So, eight losses in a row. All but maybe two of them well-deserved. Something is rotten in the state of Denmark right now with the Raptors and it seems Dwane Casey is at his wit’s end. Some thoughts:
- Casey sat down Ed Davis earlier this year when he felt he wasn’t playing hard enough, not running the floor the way he can, etc. Casey did the same thing on Sunday against the Clippers to Amir Johnson who has not looked like himself of late. Another change to the starting lineup could be coming, unless Casey wants to see if Johnson finds himself when Andrea Bargnani comes back, likely on Tuesday in Phoenix. If Bargnani isn’t back, Casey needs to give Aaron Gray – who played well – a look. The Davis-Johnson combo is too small and slight and is getting lit up every game now.

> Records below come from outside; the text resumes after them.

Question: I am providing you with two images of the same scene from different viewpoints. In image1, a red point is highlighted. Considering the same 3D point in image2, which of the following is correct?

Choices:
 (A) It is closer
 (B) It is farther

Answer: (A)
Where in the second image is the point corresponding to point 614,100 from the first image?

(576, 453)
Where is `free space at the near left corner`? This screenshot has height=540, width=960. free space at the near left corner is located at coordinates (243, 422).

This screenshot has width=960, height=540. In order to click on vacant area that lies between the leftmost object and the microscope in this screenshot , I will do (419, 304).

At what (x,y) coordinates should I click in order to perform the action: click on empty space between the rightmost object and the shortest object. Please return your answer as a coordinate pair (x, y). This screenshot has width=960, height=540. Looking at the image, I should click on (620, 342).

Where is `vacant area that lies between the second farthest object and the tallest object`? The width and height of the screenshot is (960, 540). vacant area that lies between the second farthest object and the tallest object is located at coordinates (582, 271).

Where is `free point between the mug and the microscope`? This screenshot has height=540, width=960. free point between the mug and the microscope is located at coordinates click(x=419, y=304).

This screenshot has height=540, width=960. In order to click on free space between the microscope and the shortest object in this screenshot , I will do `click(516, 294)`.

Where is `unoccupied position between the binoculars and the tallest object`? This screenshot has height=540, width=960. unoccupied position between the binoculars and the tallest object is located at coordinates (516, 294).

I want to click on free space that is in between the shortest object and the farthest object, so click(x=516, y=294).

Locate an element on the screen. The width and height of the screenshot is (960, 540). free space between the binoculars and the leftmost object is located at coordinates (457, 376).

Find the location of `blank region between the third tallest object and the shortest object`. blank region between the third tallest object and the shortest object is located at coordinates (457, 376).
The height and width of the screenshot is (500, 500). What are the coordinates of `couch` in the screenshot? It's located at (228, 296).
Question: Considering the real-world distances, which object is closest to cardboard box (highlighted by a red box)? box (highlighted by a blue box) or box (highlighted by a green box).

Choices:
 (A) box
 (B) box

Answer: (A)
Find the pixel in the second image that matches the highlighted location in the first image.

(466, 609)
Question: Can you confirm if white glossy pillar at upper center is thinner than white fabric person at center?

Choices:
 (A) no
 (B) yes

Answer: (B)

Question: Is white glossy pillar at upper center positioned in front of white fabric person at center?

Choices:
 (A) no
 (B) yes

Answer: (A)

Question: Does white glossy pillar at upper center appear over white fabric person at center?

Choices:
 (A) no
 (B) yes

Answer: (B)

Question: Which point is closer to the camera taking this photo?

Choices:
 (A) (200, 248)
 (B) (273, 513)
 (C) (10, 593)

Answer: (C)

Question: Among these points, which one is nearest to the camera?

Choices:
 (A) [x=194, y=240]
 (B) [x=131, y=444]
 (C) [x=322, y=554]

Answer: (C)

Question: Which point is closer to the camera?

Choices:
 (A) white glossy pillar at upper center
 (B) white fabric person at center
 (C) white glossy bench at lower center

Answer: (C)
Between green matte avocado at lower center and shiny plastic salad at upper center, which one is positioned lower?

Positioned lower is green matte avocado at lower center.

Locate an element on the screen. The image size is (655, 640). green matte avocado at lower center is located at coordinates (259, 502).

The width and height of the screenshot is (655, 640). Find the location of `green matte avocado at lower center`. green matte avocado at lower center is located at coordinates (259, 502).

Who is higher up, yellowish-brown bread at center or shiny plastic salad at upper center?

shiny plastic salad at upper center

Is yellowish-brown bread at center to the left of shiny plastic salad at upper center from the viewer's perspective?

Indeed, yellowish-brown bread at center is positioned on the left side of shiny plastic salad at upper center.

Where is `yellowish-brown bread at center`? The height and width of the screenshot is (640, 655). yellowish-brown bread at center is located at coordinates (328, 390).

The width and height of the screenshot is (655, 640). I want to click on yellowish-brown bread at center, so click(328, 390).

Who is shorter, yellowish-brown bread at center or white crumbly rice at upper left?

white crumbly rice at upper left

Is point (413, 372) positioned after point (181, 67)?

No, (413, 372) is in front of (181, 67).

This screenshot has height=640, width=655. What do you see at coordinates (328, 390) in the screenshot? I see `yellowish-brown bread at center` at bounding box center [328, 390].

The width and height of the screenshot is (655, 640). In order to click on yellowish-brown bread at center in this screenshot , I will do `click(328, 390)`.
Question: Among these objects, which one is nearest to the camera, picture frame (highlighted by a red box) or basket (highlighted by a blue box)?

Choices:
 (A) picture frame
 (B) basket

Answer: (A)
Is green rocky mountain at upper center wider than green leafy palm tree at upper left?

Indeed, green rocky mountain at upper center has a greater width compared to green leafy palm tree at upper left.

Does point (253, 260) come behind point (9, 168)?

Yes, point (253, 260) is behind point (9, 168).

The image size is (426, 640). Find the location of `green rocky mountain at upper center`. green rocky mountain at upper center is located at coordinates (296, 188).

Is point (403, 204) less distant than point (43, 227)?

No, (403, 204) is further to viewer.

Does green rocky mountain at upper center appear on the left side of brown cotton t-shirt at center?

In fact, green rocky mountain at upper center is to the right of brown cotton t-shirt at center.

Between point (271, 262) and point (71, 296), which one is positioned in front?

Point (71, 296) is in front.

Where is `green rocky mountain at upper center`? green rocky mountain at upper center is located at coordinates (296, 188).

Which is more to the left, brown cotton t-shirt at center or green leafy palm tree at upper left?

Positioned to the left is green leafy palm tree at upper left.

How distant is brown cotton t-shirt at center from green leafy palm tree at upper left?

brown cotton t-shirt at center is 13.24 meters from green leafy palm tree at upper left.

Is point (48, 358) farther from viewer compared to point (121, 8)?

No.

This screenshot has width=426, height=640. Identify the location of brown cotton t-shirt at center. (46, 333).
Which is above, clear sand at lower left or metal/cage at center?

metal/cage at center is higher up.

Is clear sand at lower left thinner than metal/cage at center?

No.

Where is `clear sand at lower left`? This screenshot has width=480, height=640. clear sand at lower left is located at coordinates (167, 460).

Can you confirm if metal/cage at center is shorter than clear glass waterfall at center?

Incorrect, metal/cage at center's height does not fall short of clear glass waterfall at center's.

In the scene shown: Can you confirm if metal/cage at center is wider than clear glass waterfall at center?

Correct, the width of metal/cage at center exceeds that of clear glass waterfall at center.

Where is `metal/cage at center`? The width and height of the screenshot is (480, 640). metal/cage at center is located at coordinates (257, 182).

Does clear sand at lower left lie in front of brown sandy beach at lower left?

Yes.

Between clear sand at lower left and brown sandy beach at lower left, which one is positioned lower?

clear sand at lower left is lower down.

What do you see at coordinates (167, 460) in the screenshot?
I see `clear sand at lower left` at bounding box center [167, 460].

- Casey sent a message by playing his bench – which has been better than the starters for two or three game snow – for large portions of the game.
- The Raptors aren’t playing like a team. Some evidence of it I noticed came in the fourth when the just-returned Jerryd Bayless got absolutely annihilated on a screen that Linas Kleiza (or anybody else in the vicinity) failed to warn him about. That’s how team chemistry suffers.
- Jose Calderon is back to not being able to keep anybody in front of him. He did a decent job of it early in the season, but something has happened and a system that was covering for it well is no longer doing so. It wasn’t just Calderon who had trouble with this though, as the other Clippers guards did whatever they wanted against whoever was guarding them. Most notably, Mo Williams,who scored the first 17 points for Los Angeles in the fourth quarter and 25 in all.
- Clips have an embarassment of riches at the point. Chris Paul, Chauncey Billups, Mo Williams would all be upgrades for the Raptors and Eric Bledsoe is much more of a true point guard prospect than Jerryd Bayless, though I like Bayless in a Leandro Barbosa role long-term.
- Horrendous performance by the starters, but you probably already know that, and a decent effort from the bench to at least give the Raptors the feeling they were in it a couple of times.
- Davis has a lot of work to do on his offensive game. Another reason why Johnson/Davis doesn’t work as a starting frontcourt stems from their offensive failings. Neither can create for themself and while Johnson can hit a few jumpers, Davis currently is lacking any semblance of an effective jump shot. That needs to change.
- As a whole, Toronto’s shot selection without Bargnani has been mostly horrible. Where is the basketball IQ? Bad shot after bad shot with no spacing or movement. For a few games they were getting good looks but just missing, but against the Clippers, the offence looked completely out of sorts and the players looked exhausted. The stagnant group missed 10 straight at one point.
- Another fatal flaw is the fact that Toronto tends to foul like nobody’s business but doesn’t draw enough at the other end. You can’t win if that keeps up.
- Finally, the zone again worked for a while and continues to be a good weapon for Casey’s Raptors, but like any scheme, it loses its effectiveness the longer it is used. The Clips figured out how to beat it eventually and that was that.
- Positives? The bench. Drew fouls, scored, hit from long-range. Linas Kleiza: Played reasonably well. Bayless: Returned to the lineup. Gray: Did his job.
We end today with a quote from Casey:
“We compete in practice harder than we do to start the game. Our starts in the first quarter and third quarter aren’t who we are. I’ve got to find seven or eight guys who are going to come out and compete.”